Czwarty etap Tour de Pologne to była wolna jazda ku czci tragicznie zmarłego wczoraj Bjorga Lambrechta.
Ciężko opisać emocje, które dziś towarzyszyły kolarzom jadącym w 76. edycji Tour de Pologne. To był hołd złożony dla Belga, który zmarł wczoraj w szpitalu w Rybniku.

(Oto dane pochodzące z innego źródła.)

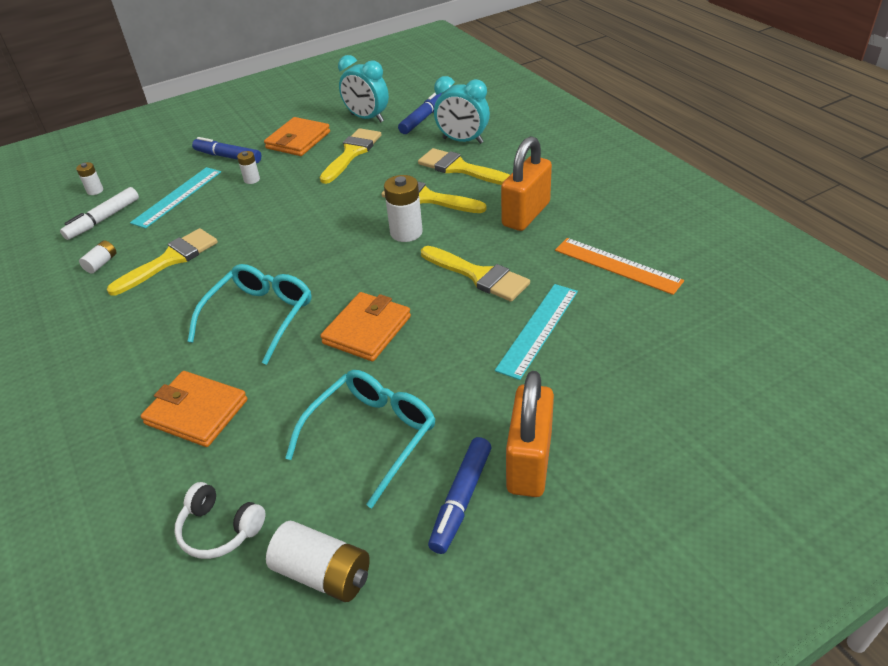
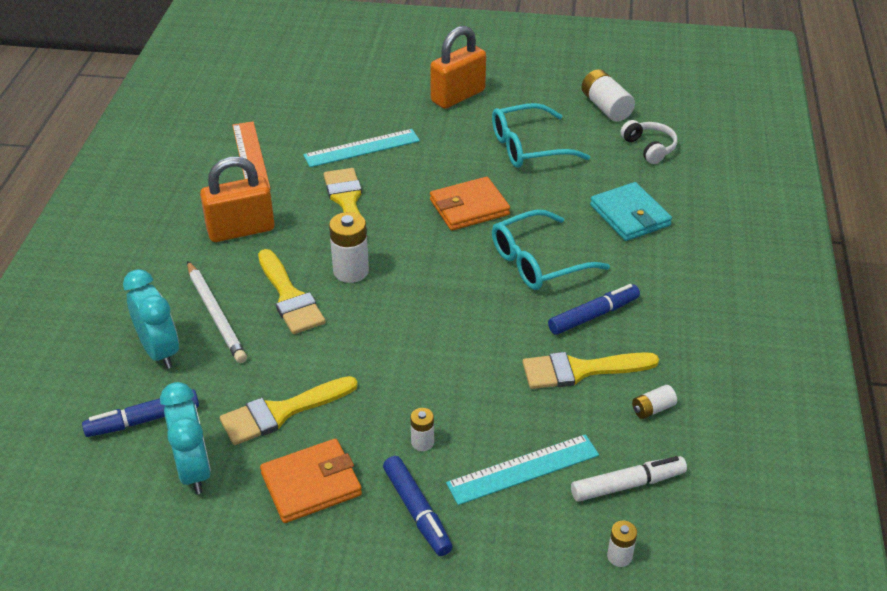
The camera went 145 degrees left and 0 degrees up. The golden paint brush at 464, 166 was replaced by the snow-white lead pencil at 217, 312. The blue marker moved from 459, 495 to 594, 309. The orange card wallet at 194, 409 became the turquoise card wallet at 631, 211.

Peleton jechał z Jaworzna na Kocierz, a wszystko rozpoczęło się od wzniosłej minuty ciszy. Pierwsze 48 kilometrów na czele jechali koledzy Bjorga z ekipy Lotto Soudal. Tomasz Marczyński pod swoją koszulką miał koszulkę z numerem 143, z którym jechał do wczoraj utalentowany Belg.
Po 48 kilometrach cały peleton się zatrzymał i mieliśmy dłuższą, bardzo nostalgiczną przerwę. Później na czele jechały kolejne drużyny. Nie było ścigania, a etap został skrócony o jedną rundę i zneutralizowany.
W jednej z wypowiedzi dyrektor generalny Tour de Pologne, Czesław Lang poinformował o zastrzeżeniu numer 143. Żaden kolarz z naszym tourze nie wystąpi już nigdy z takim numerem.